Het Hasmoneese rijk op het toppunt van zijn macht (©Machaerus, CC BY-SA 3.0)

Onder Antiochus IV Epiphanes veranderde het beleid drastisch. Antiochus, wiens bijnaam “verschenen god” betekent, wenste zijn controle te versterken. Hij verbood de Joodse rituelen en eiste aanbidding van Zeus. Toen hierop verzet uitbrak stuurde hij zijn leger, bezette Jeruzalem en bouwde hier een burcht, de Acra. Dit moet rond 168-167 v. Chr. gebeurd zijn. De Bijbelboeken der Maccabeeërs zetten deze acties van Antiochus IV neer als pure verdrukking waarop nationalistisch verzet oplaaide, maar historici menen dat Antiochus ingreep in een burgertwist tussen de Hellenistische Joden en de fanatieke aanhangers van het jodendom, waarbij hij partij koos voor de eerste groep. In de Joodse traditie zijn de leiders van de Maccabeese opstand, met name Judas Maccabeus, nog altijd grote helden. Zijn broer Simon wist Judea na de dood van Antiochus tot onafhankelijke staat te verheffen, waarbij hij de Hasmoneese dynastie stichtte en in 160 v. Chr. zowel koning als hogepriester werd. Zijn rijk bevatte bij zijn aantreden alleen het oude Juda, Judea in enge zin dus, maar breidde zich onder zijn opvolgers uit naar Samaria, Perea, Galilea, Idumea en zelfs Iturea dat ver in het noorden lag.

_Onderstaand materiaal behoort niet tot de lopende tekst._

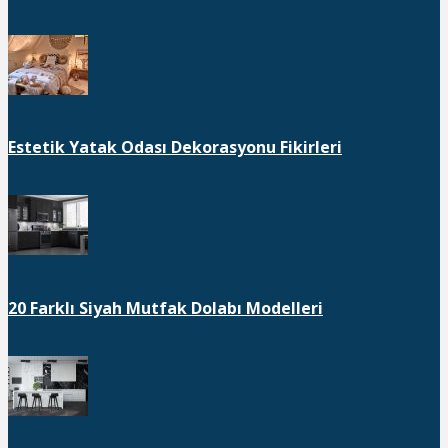
Estetik Yatak Odası Dekorasyonu Fikirleri
20 Farklı Siyah Mutfak Dolabı Modelleri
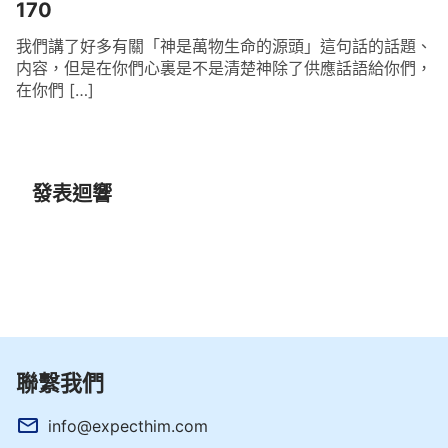
170
我們講了好多有關「神是萬物生命的源頭」這句話的話題、
内容，但是在你們心裏是不是清楚神除了供應話語給你們，
在你們 […]
發表迴響
聯繫我們
info@expecthim.com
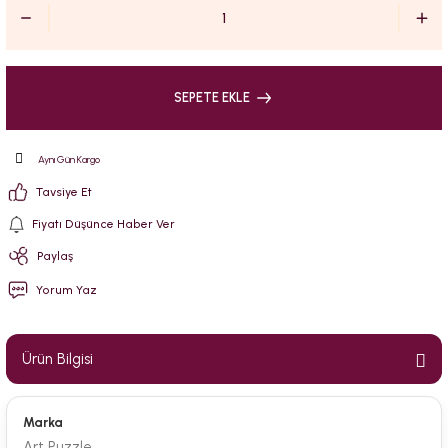
SEPETE EKLE
Aynı Gün Kargo
Tavsiye Et
Fiyatı Düşünce Haber Ver
Paylaş
Yorum Yaz
Ürün Bilgisi
Marka
Art Puzzle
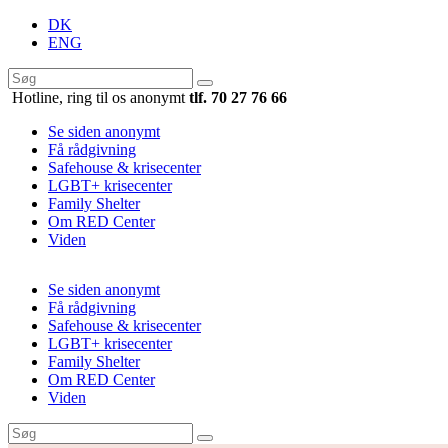
DK
ENG
Hotline, ring til os anonymt
tlf. 70 27 76 66
Se siden anonymt
Få rådgivning
Safehouse & krisecenter
LGBT+ krisecenter
Family Shelter
Om RED Center
Viden
Se siden anonymt
Få rådgivning
Safehouse & krisecenter
LGBT+ krisecenter
Family Shelter
Om RED Center
Viden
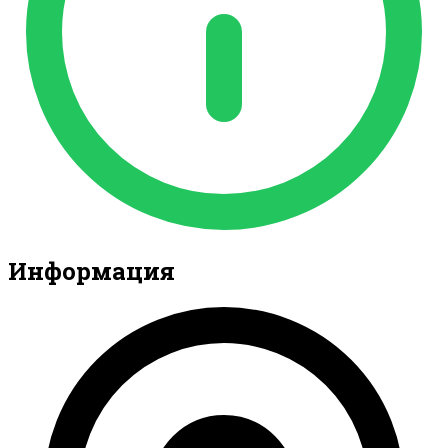
Информация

De komst van de Romeinen: neergang der Hasmoneeën (64-37 v. Chr.)

Na het verslaan van de Cilicische piraten richtte Pompeius zich op veroveringen in het Midden-Oosten, inclusief Judea.

Tegen de tijd dat de Romeinen actief gingen regeren in de Levant was er in koninkrijk Judea een machtsstrijd aan de gang tussen de broers Hyrcanus II en Aristobulus II, respectievelijk hogepriester en koning. Hyrcanus maakte als oudste aanspraak op de troon die hem door zijn jongere broer afgesnoept was. Beide zochten steun bij Pompeius de Grote toen die in 64 v. Chr. het Seleucidische rijk veroverde als provincie Syria. Eerst had Pompeius geen interesse, maar hij veranderde van gedachte toen Aristobulus ongeduldig werd en een leger tegen Hyrcanus bijeenriep. Pompeius veroverde het jaar daarop Jeruzalem: Hyrcanus werd hersteld als hogepriester terwijl de Romeinen voorlopig de dienst uitmaakten. Hyrcanus’ positie was dus flink verzwakt, maar tegelijkertijd rees de positie van een zekere Antipater de Idumeeër. In feite was het Hyrcanus altijd aan daadkracht ontbroken om het tegen zijn broer op te nemen, tot Antipater hem hiertoe had overgehaald. Antipater speelde het politieke spel listig aan het Hasmoneese hof en later onder het Romeinse gezag, zodat de functie van belastinginner al snel van Hyrcanus naar hem werd overgedragen.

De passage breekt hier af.